The first adds up all the area’s in an image into a single value:

import os
import pandas as pd

def process_csv_files(input_folder, output_folder):
    # Ensure output folder exists
    if not os.path.exists(output_folder):
        os.makedirs(output_folder)

    # Iterate through each file in the input folder
    for file_name in os.listdir(input_folder):
        if file_name.endswith('.csv'):
            file_path = os.path.join(input_folder, file_name)
            output_file_path = os.path.join(output_folder, file_name)

            try:
                # Read the CSV file
                df = pd.read_csv(file_path)

                # Check if the first column has numeric data
                if df.iloc[:,1].dtype.kind in 'biufc':
                    # Sum the values in the first column, skipping the header
                    total = df.iloc[:,1].sum()
                    totalcm = round((total/6437.17), ndigits=2)

                    # Create a new DataFrame with the sum
                    df_sum = pd.DataFrame([totalcm])

                    # Save the sum to a new CSV file
                    df_sum.to_csv(output_file_path, index=False, header=[df.columns[0]])
                else:
                    print(f"Skipping {file_name}: Non-numeric data in the first column.")
            except Exception as e:
                print(f"Error processing {file_name}: {e}")

# Usage
input_folder = '/Users/admin/Desktop/ecogeno_important/all_output_tables'  # Replace with your input folder path
output_folder = '/Users/admin/Desktop/ecogeno_important/clean_output_tables' # Replace with your output folder path

process_csv_files(input_folder, output_folder)

 

This second script combines all total area values per image into a single large table

import pandas as pd
import os

def consolidate_csv(folder_path, output_folder, output_file):
    # Create the output folder if it doesn't exist
    if not os.path.exists(output_folder):
        os.makedirs(output_folder)

    # List to hold all values
    all_values = []
    sample_list = []

    # Iterate over each file in the folder
    for filename in os.listdir(folder_path):
        if filename.endswith('.csv'):
            # Read the CSV file, skipping the header
            file_path = os.path.join(folder_path, filename)
            df = pd.read_csv(file_path, header=None)

            print(df)
            sample_name = filename.replace('_results.csv', '')

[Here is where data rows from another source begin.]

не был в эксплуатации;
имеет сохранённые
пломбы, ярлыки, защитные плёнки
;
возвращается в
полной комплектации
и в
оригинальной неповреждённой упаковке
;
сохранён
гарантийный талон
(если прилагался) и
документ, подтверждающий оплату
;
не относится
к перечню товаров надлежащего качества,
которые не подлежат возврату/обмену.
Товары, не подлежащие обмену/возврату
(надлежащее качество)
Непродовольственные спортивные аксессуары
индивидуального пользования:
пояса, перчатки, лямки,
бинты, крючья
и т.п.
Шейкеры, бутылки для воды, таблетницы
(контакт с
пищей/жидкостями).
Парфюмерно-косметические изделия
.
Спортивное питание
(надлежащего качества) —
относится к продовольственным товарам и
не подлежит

            # Extract values and add to the list
            values = df.values.flatten()
            all_values.extend(values)
            sample_list.append(sample_name)

    print(all_values)

    # Create a new DataFrame with a single column
    consolidated_df = pd.DataFrame(list(zip(sample_list, all_values)),
              columns=['sample', 'area_cm2'])

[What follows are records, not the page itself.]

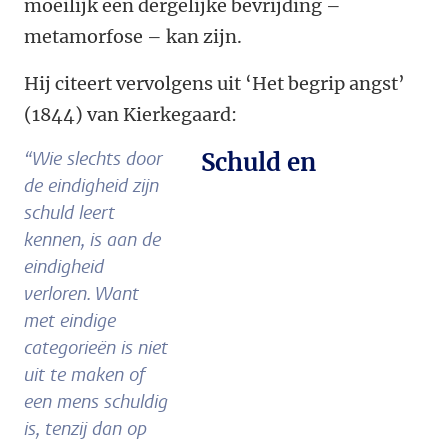
moeilijk een dergelijke bevrijding –
metamorfose – kan zijn.
Hij citeert vervolgens uit ‘Het begrip angst’
(1844) van Kierkegaard:
“Wie slechts door
Schuld en
de eindigheid zijn
schuld leert
kennen, is aan de
eindigheid
verloren. Want
met eindige
categorieën is niet
uit te maken of
een mens schuldig
is, tenzij dan op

    # Save the new DataFrame to a CSV file in the output folder
    output_file_path = os.path.join(output_folder, output_file)
    consolidated_df.to_csv(output_file_path, index=False)

# Usage example
folder_path = '/Users/admin/Desktop/ecogeno_important/clean_output_tables/'      # Replace with the path to your folder
output_folder = '/Users/admin/Desktop/ecogeno_important/final_output_table/'  # Replace with the path to your output folder
output_file = 'consolidated.csv'         # The name of the output file
consolidate_csv(folder_path, output_folder, output_file)

 

If you use this code, presumably you are a student of Ecogenomics. I suggest a few things. When photographing plants, create a little studio, that is a white or dark background with bright lights. We had problems with the greenhouse lights turning on and off creating dissimilar lighting conditions. You could add a color map to the pictures to also calculate average leaf color per plant, corrected with this map. There are some standard maps that a software like photoshop can use to correct the white balance of an image. I would just try to keep the lighting conditions similar and skip the map.

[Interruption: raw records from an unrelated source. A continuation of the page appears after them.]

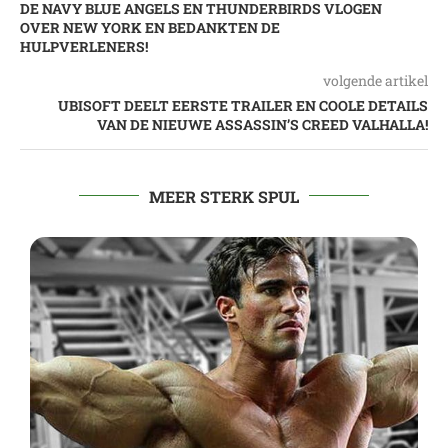
DE NAVY BLUE ANGELS EN THUNDERBIRDS VLOGEN
OVER NEW YORK EN BEDANKTEN DE
HULPVERLENERS!
volgende artikel
UBISOFT DEELT EERSTE TRAILER EN COOLE DETAILS
VAN DE NIEUWE ASSASSIN’S CREED VALHALLA!
MEER STERK SPUL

Look into the availability of deeplearning algorithms to improve the efficiency of this program. At the time of writing GPT is on the edge of handling large datasets, but it’s not quite there. Perhaps in a year you can just upload hundreds of raw images to an online data anaylis tool, and it will do everything for you based on deep learning.

I had fun on this little coding challenge, but I could not have done it without GPT. If you need to code for biology, it is your best friend.